> [Written task] Only the text belongs in the answer: every line of the records below, transcribed exactly.

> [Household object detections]
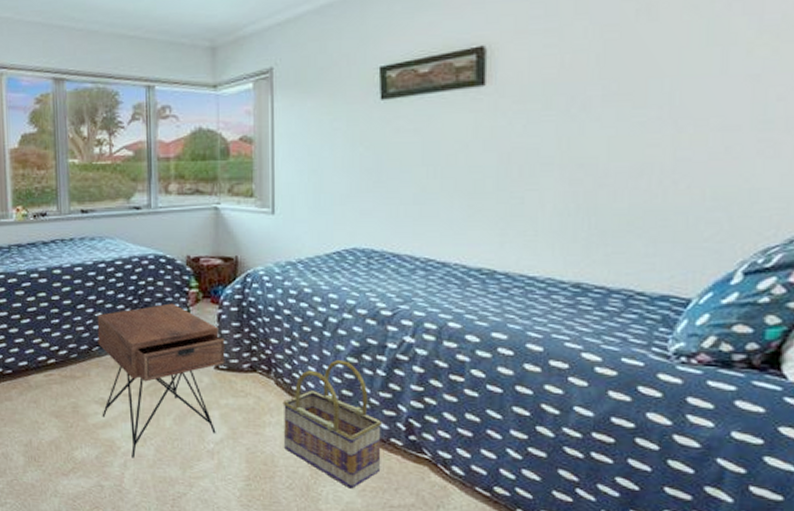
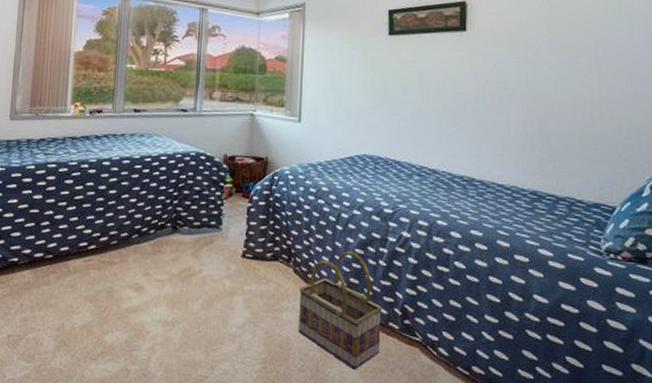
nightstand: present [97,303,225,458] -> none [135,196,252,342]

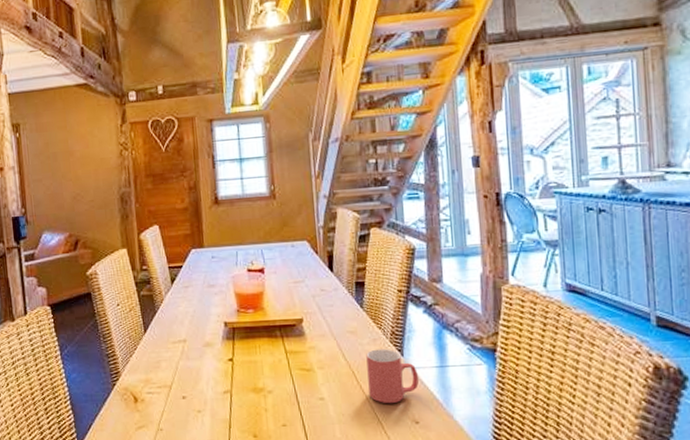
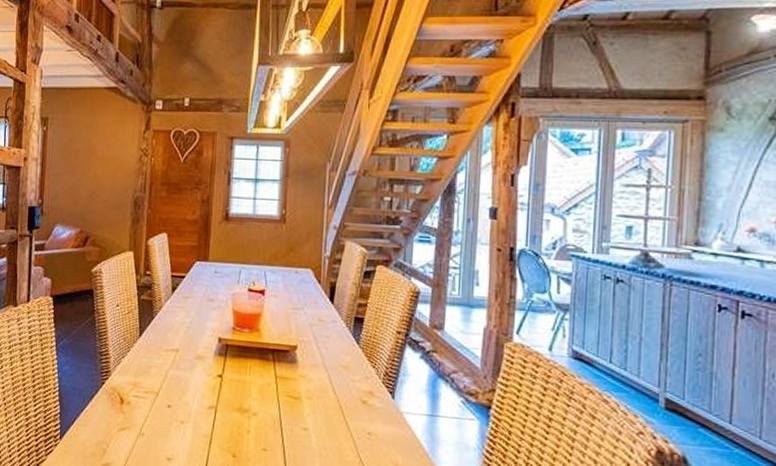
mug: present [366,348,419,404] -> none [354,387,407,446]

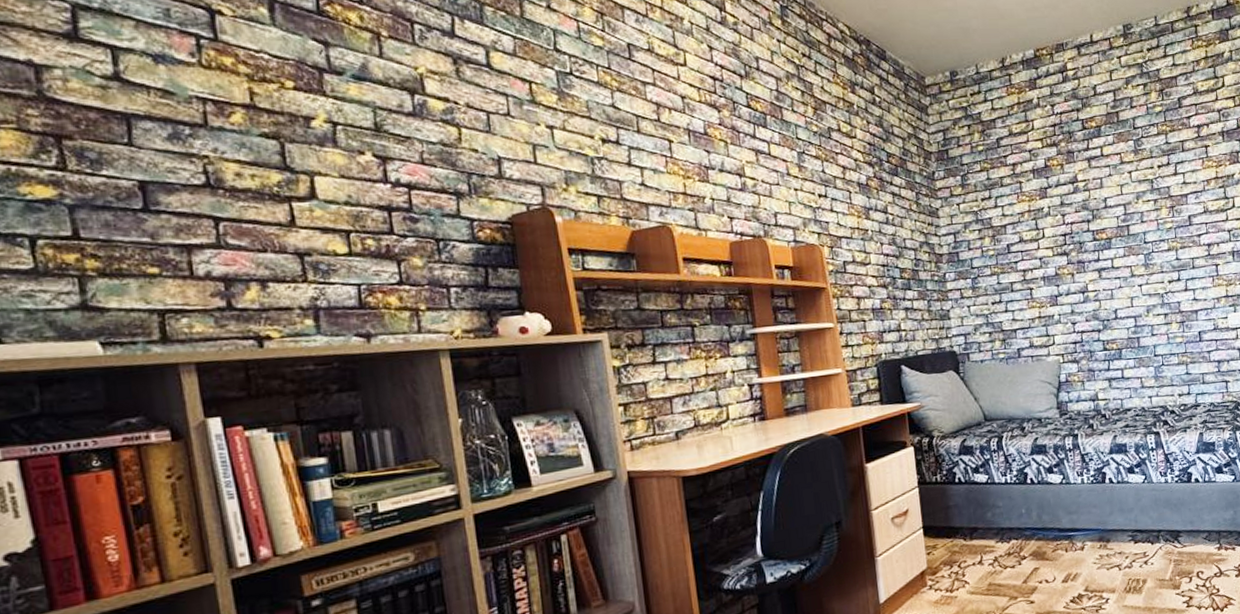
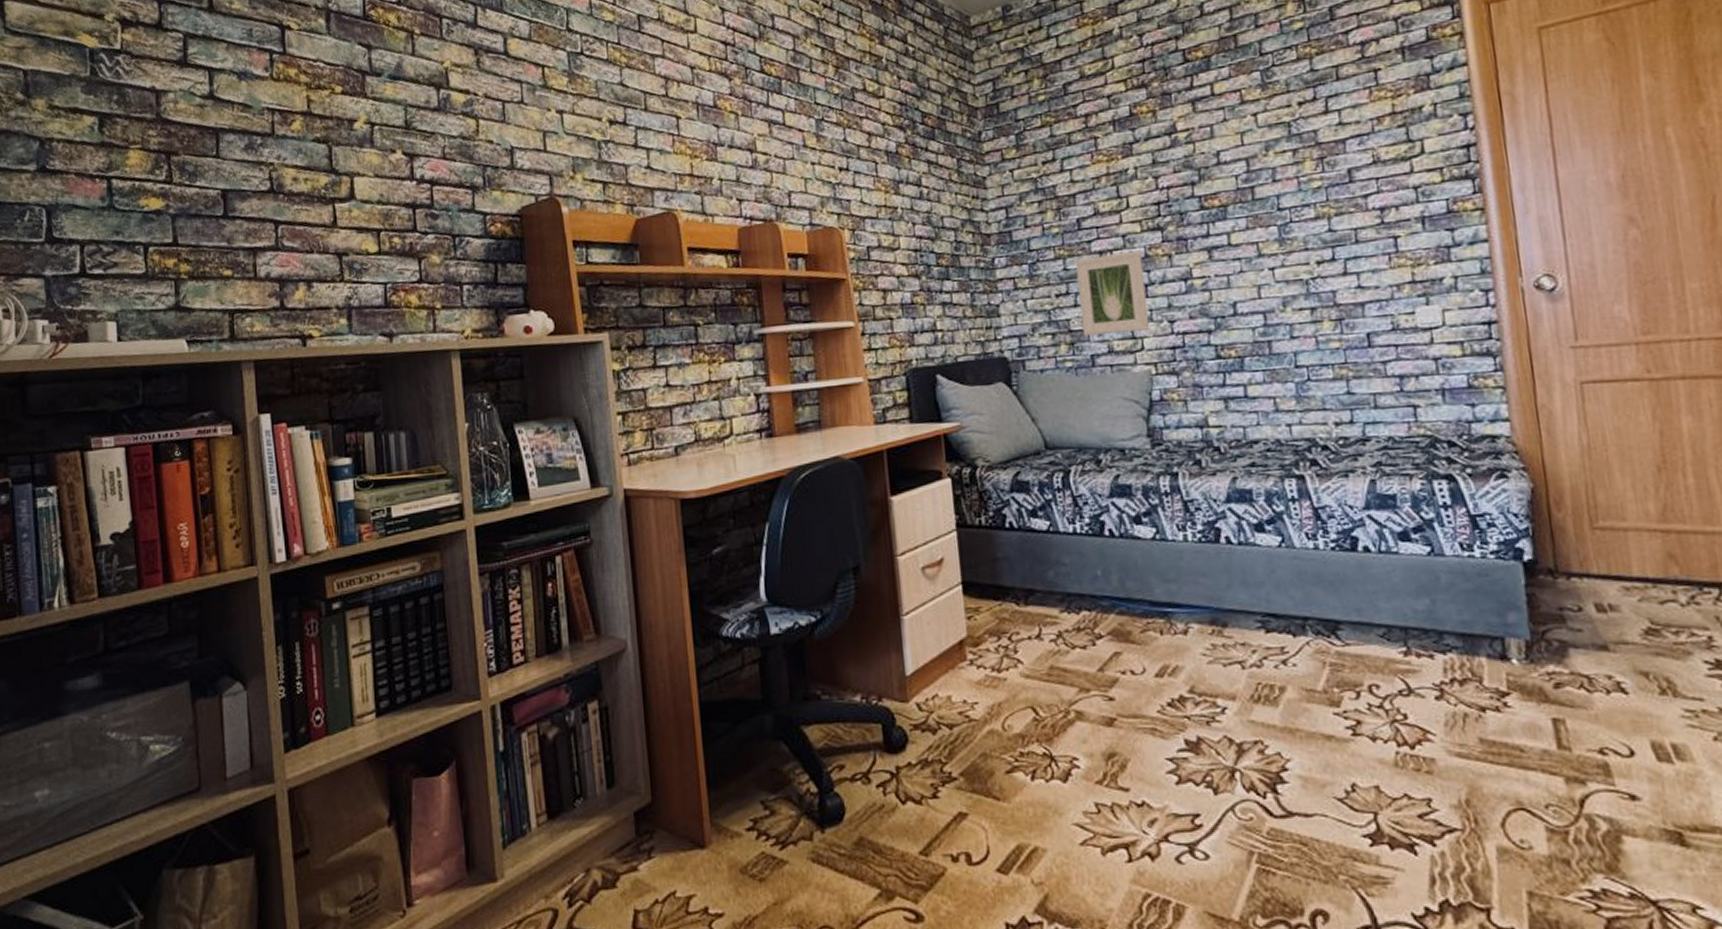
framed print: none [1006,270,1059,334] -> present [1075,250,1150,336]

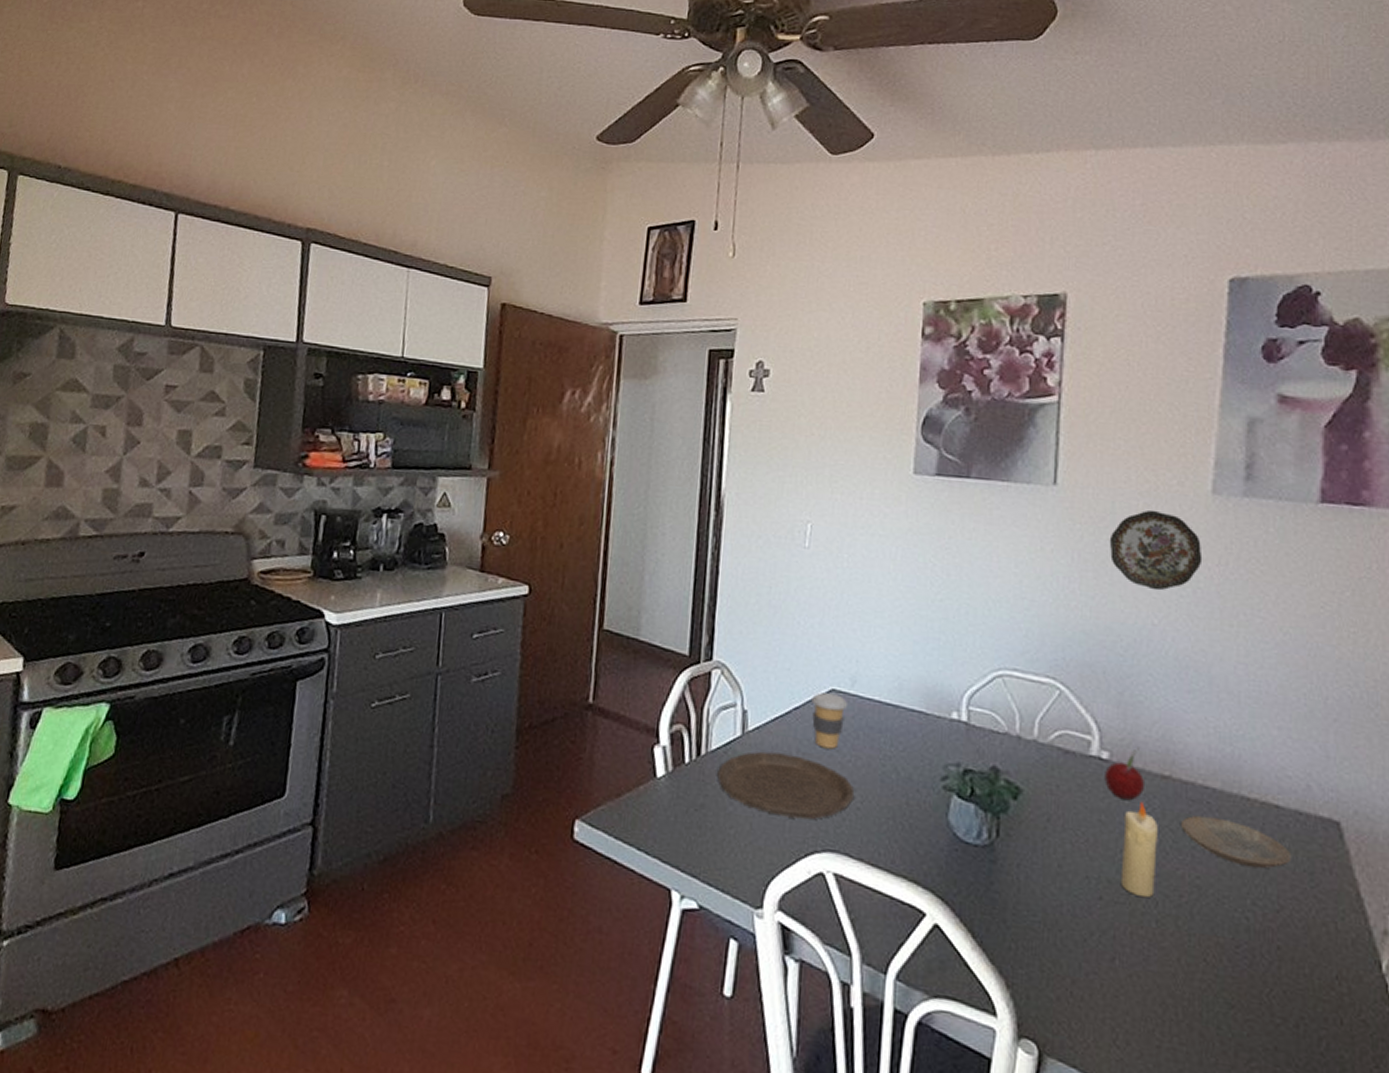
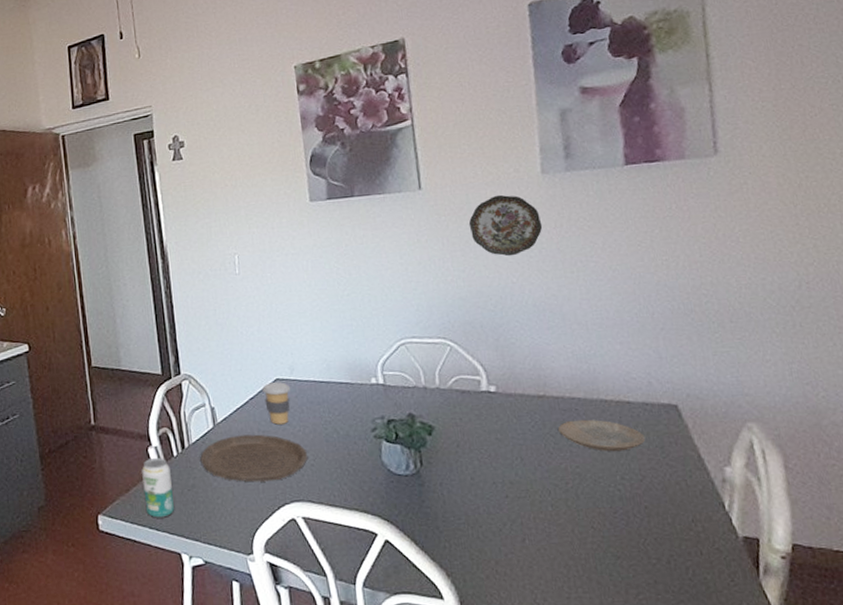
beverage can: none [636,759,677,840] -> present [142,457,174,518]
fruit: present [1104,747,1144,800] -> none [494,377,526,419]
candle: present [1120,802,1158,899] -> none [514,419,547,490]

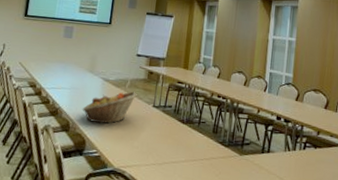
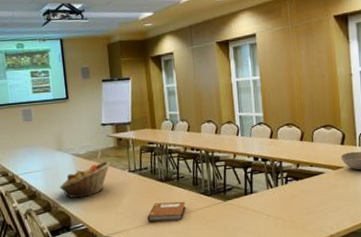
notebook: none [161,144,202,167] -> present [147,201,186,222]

> [Answer section]
nightstand: present [97,303,225,458] -> none [135,196,252,342]

mug: present [366,348,419,404] -> none [354,387,407,446]

framed print: none [1006,270,1059,334] -> present [1075,250,1150,336]

beverage can: none [636,759,677,840] -> present [142,457,174,518]
fruit: present [1104,747,1144,800] -> none [494,377,526,419]
candle: present [1120,802,1158,899] -> none [514,419,547,490]

notebook: none [161,144,202,167] -> present [147,201,186,222]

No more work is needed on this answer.